As Ilona Kickbusch observed at the recent IFPMA 50th Annual Assembly in Geneva, Switzerland, achieving UHC will involve political choices, in addition to technical issues. Key principles of an effective approach to UHC will include seeing health as a human right, an investment and economic force, and a social contract.[i] The Road to Universal Health Coverage explores these issues in the context of how countries can chart their path to UHC using the complementary capabilities and resources of both the public and private sectors. What are the conditions required to begin to translate their successful experiences and policy promises into practical results for population health? We look to the political, economic, and social implications of moving from aspiration to implementation. Throughout, we attempt to be realistic about the public and the private sectors’ resources and capabilities. What range of capabilities are private providers and companies already bringing to the challenges of expanding delivery of essential health services to all? Which of those capabilities blend best with existing public institutions and programs? How can these trends be encouraged while ensuring appropriate attention to questions of governance, stewardship, and equity in evolving health systems? These are some of the questions the book addresses, pointing the way to the many opportunities ahead as companies continue to work with governments and civil society partners to help achieve the goal of UHC and improved health for all.

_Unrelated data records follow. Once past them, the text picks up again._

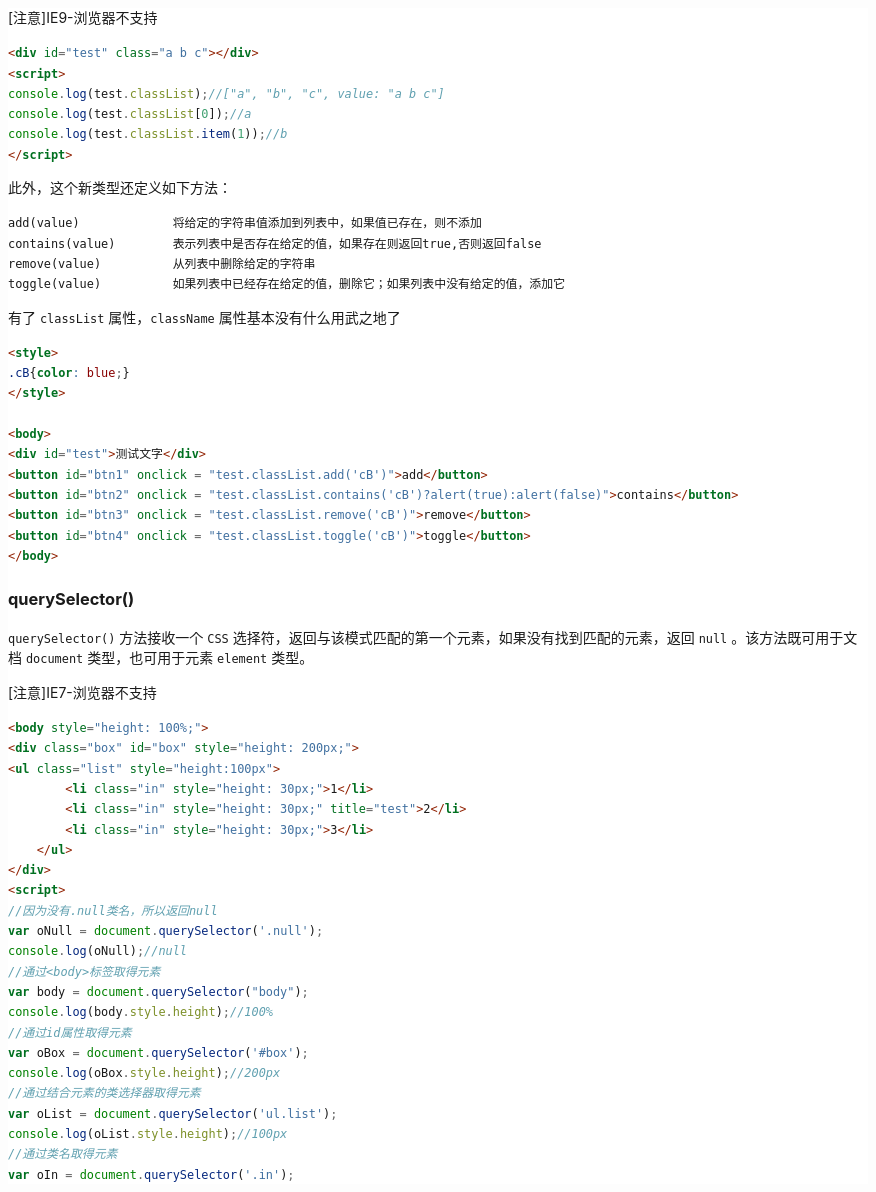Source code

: [注意]IE9-浏览器不支持

```html
<div id="test" class="a b c"></div>
<script>
console.log(test.classList);//["a", "b", "c", value: "a b c"]
console.log(test.classList[0]);//a
console.log(test.classList.item(1));//b
</script>
```

此外，这个新类型还定义如下方法：

```
add(value)             将给定的字符串值添加到列表中，如果值已存在，则不添加
contains(value)        表示列表中是否存在给定的值，如果存在则返回true,否则返回false
remove(value)          从列表中删除给定的字符串
toggle(value)          如果列表中已经存在给定的值，删除它；如果列表中没有给定的值，添加它
```

有了 `classList` 属性，`className` 属性基本没有什么用武之地了

```html
<style>
.cB{color: blue;}
</style>

<body>
<div id="test">测试文字</div>
<button id="btn1" onclick = "test.classList.add('cB')">add</button>
<button id="btn2" onclick = "test.classList.contains('cB')?alert(true):alert(false)">contains</button>
<button id="btn3" onclick = "test.classList.remove('cB')">remove</button>
<button id="btn4" onclick = "test.classList.toggle('cB')">toggle</button>
</body>
```

### querySelector()

`querySelector()` 方法接收一个 `CSS` 选择符，返回与该模式匹配的第一个元素，如果没有找到匹配的元素，返回 `null` 。该方法既可用于文档 `document` 类型，也可用于元素 `element` 类型。

[注意]IE7-浏览器不支持

```html
<body style="height: 100%;">
<div class="box" id="box" style="height: 200px;">
<ul class="list" style="height:100px">
        <li class="in" style="height: 30px;">1</li>
        <li class="in" style="height: 30px;" title="test">2</li>
        <li class="in" style="height: 30px;">3</li>
    </ul>    
</div>
<script>
//因为没有.null类名，所以返回null
var oNull = document.querySelector('.null');
console.log(oNull);//null
//通过<body>标签取得元素
var body = document.querySelector("body");
console.log(body.style.height);//100%
//通过id属性取得元素
var oBox = document.querySelector('#box');
console.log(oBox.style.height);//200px
//通过结合元素的类选择器取得元素
var oList = document.querySelector('ul.list');
console.log(oList.style.height);//100px
//通过类名取得元素
var oIn = document.querySelector('.in');
```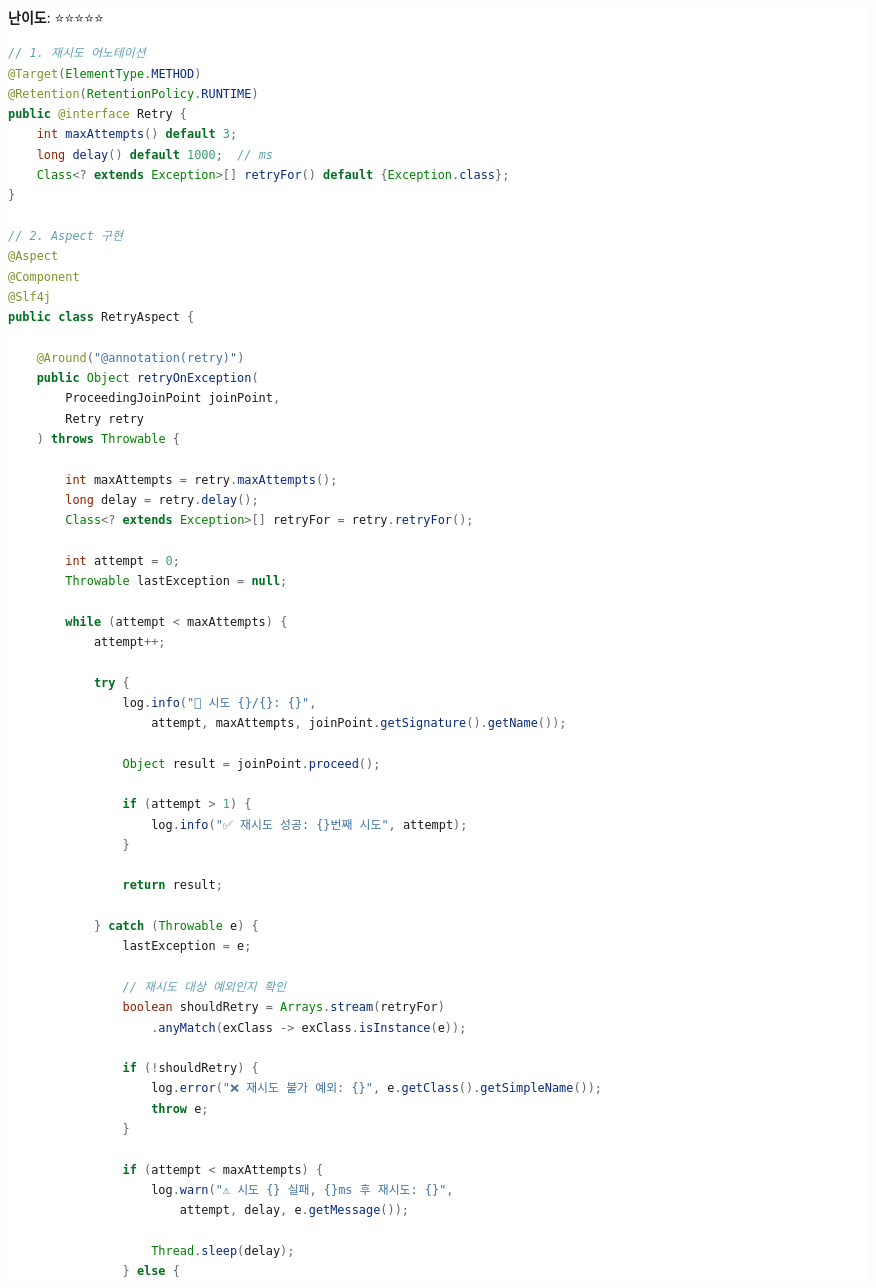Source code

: **난이도**: ⭐⭐⭐⭐⭐

```java
// 1. 재시도 어노테이션
@Target(ElementType.METHOD)
@Retention(RetentionPolicy.RUNTIME)
public @interface Retry {
    int maxAttempts() default 3;
    long delay() default 1000;  // ms
    Class<? extends Exception>[] retryFor() default {Exception.class};
}

// 2. Aspect 구현
@Aspect
@Component
@Slf4j
public class RetryAspect {

    @Around("@annotation(retry)")
    public Object retryOnException(
        ProceedingJoinPoint joinPoint,
        Retry retry
    ) throws Throwable {

        int maxAttempts = retry.maxAttempts();
        long delay = retry.delay();
        Class<? extends Exception>[] retryFor = retry.retryFor();

        int attempt = 0;
        Throwable lastException = null;

        while (attempt < maxAttempts) {
            attempt++;

            try {
                log.info("🔄 시도 {}/{}: {}",
                    attempt, maxAttempts, joinPoint.getSignature().getName());

                Object result = joinPoint.proceed();

                if (attempt > 1) {
                    log.info("✅ 재시도 성공: {}번째 시도", attempt);
                }

                return result;

            } catch (Throwable e) {
                lastException = e;

                // 재시도 대상 예외인지 확인
                boolean shouldRetry = Arrays.stream(retryFor)
                    .anyMatch(exClass -> exClass.isInstance(e));

                if (!shouldRetry) {
                    log.error("❌ 재시도 불가 예외: {}", e.getClass().getSimpleName());
                    throw e;
                }

                if (attempt < maxAttempts) {
                    log.warn("⚠️ 시도 {} 실패, {}ms 후 재시도: {}",
                        attempt, delay, e.getMessage());

                    Thread.sleep(delay);
                } else {
```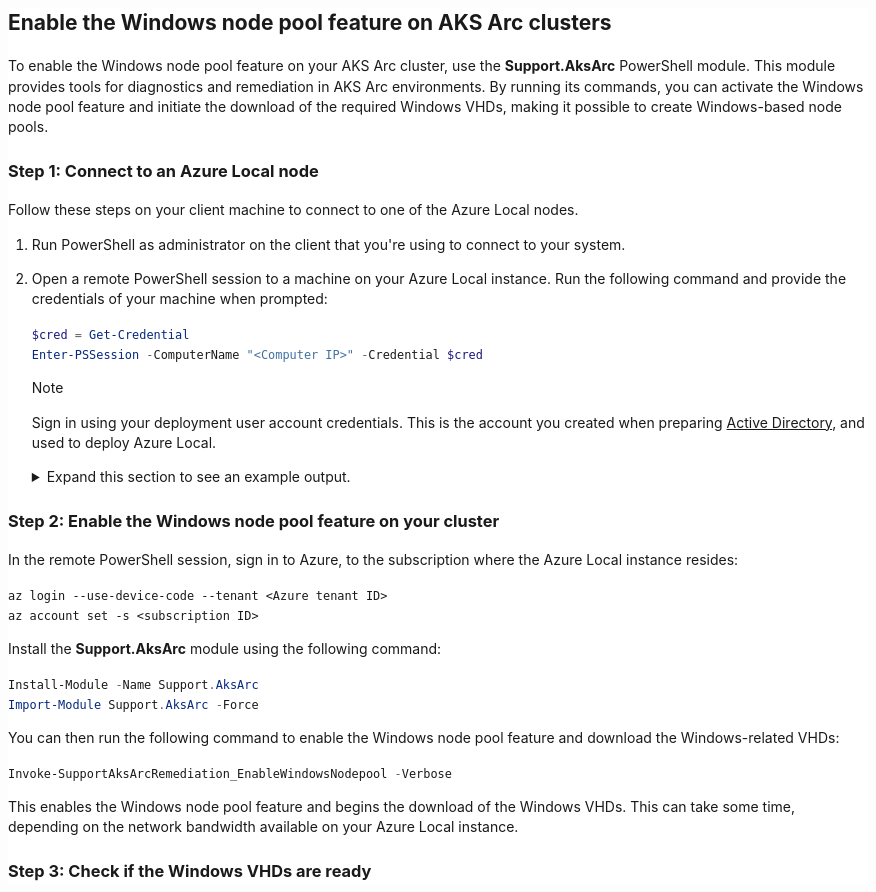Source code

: ## Enable the Windows node pool feature on AKS Arc clusters

To enable the Windows node pool feature on your AKS Arc cluster, use the **Support.AksArc** PowerShell module. This module provides tools for diagnostics and remediation in AKS Arc environments. By running its commands, you can activate the Windows node pool feature and initiate the download of the required Windows VHDs, making it possible to create Windows-based node pools.

### Step 1: Connect to an Azure Local node

Follow these steps on your client machine to connect to one of the Azure Local nodes.

1. Run PowerShell as administrator on the client that you're using to connect to your system.
1. Open a remote PowerShell session to a machine on your Azure Local instance. Run the following command and provide the credentials of your machine when prompted:

   ```powershell
   $cred = Get-Credential
   Enter-PSSession -ComputerName "<Computer IP>" -Credential $cred 
   ```

   > [!NOTE]
   > Sign in using your deployment user account credentials. This is the account you created when preparing [Active Directory](/azure/azure-local/deploy/deployment-prep-active-directory), and used to deploy Azure Local.

   <details><summary>Expand this section to see an example output.</summary></details>

### Step 2: Enable the Windows node pool feature on your cluster

In the remote PowerShell session, sign in to Azure, to the subscription where the Azure Local instance resides:

```azurecli
az login --use-device-code --tenant <Azure tenant ID>
az account set -s <subscription ID>
```

Install the **Support.AksArc** module using the following command:

```powershell
Install-Module -Name Support.AksArc
Import-Module Support.AksArc -Force
```

You can then run the following command to enable the Windows node pool feature and download the Windows-related VHDs:

```powershell
Invoke-SupportAksArcRemediation_EnableWindowsNodepool -Verbose
```

This enables the Windows node pool feature and begins the download of the Windows VHDs. This can take some time, depending on the network bandwidth available on your Azure Local instance.

### Step 3: Check if the Windows VHDs are ready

Jeffrey L. Sturchio is the president and CEO of the global health strategy consultancy Rabin Martin and a visiting scholar at the Johns Hopkins Institute for Applied Economics, Global Health, and the Study of Business Enterprise. Ilona Kickbusch is the director of the Global Health Centre at the Graduate Institute of International and Development Studies in Geneva. She is a coeditor of The European Union as a Global Health Actor. Louis Galambos is Research Professor of History and co-director of the Institute for Applied Economics, Global Health, and the Study of Business Enterprise at Johns Hopkins University. With Jeffrey L. Sturchio, he is the editor of Noncommunicable Diseases in the Developing World: Addressing Gaps in Global Policy and Research. Together, Sturchio, Kickbusch, and Galambos are the editors of The Road to Universal Health Coverage: Innovation, Equity, and the New Health Economy.